WHAT IS EXPECTED - Look through the entries that follow and return each line that has the string "червата".

***** EXERCISE DATA

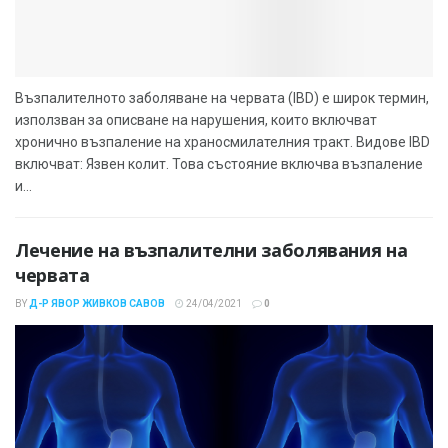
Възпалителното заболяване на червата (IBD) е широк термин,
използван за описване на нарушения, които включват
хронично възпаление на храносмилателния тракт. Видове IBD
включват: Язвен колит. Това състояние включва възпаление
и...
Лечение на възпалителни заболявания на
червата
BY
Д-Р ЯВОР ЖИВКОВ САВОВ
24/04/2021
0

**********
***** EXERCISE DATA

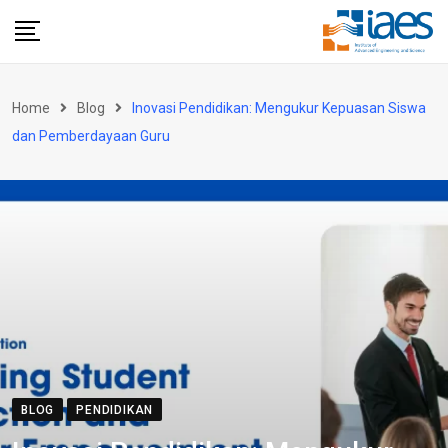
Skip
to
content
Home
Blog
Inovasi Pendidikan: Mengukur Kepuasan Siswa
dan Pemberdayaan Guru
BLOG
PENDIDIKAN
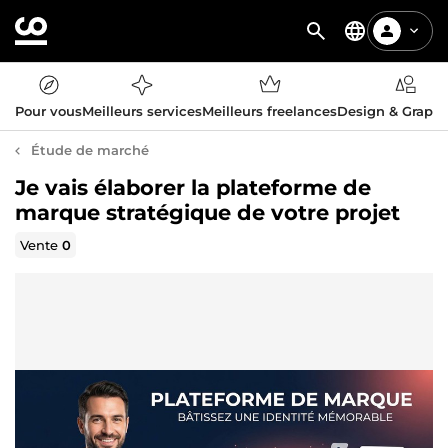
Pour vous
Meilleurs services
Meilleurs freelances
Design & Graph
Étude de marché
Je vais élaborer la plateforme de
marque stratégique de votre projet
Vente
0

**********
***** EXERCISE DATA

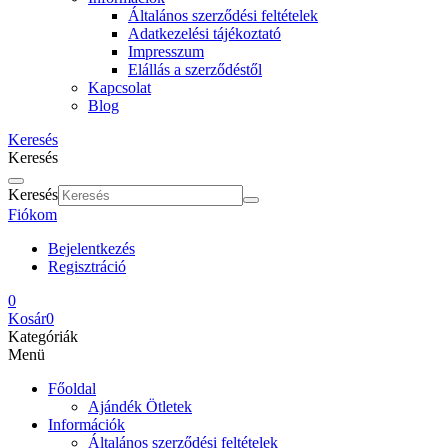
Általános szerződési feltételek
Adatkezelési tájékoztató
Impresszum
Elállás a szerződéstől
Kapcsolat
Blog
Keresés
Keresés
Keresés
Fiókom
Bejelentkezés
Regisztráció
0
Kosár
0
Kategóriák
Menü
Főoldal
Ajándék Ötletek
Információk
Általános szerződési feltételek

**********

SOLUTION FOR THIS TASK -
Възпалителното заболяване на червата (IBD) е широк термин,
червата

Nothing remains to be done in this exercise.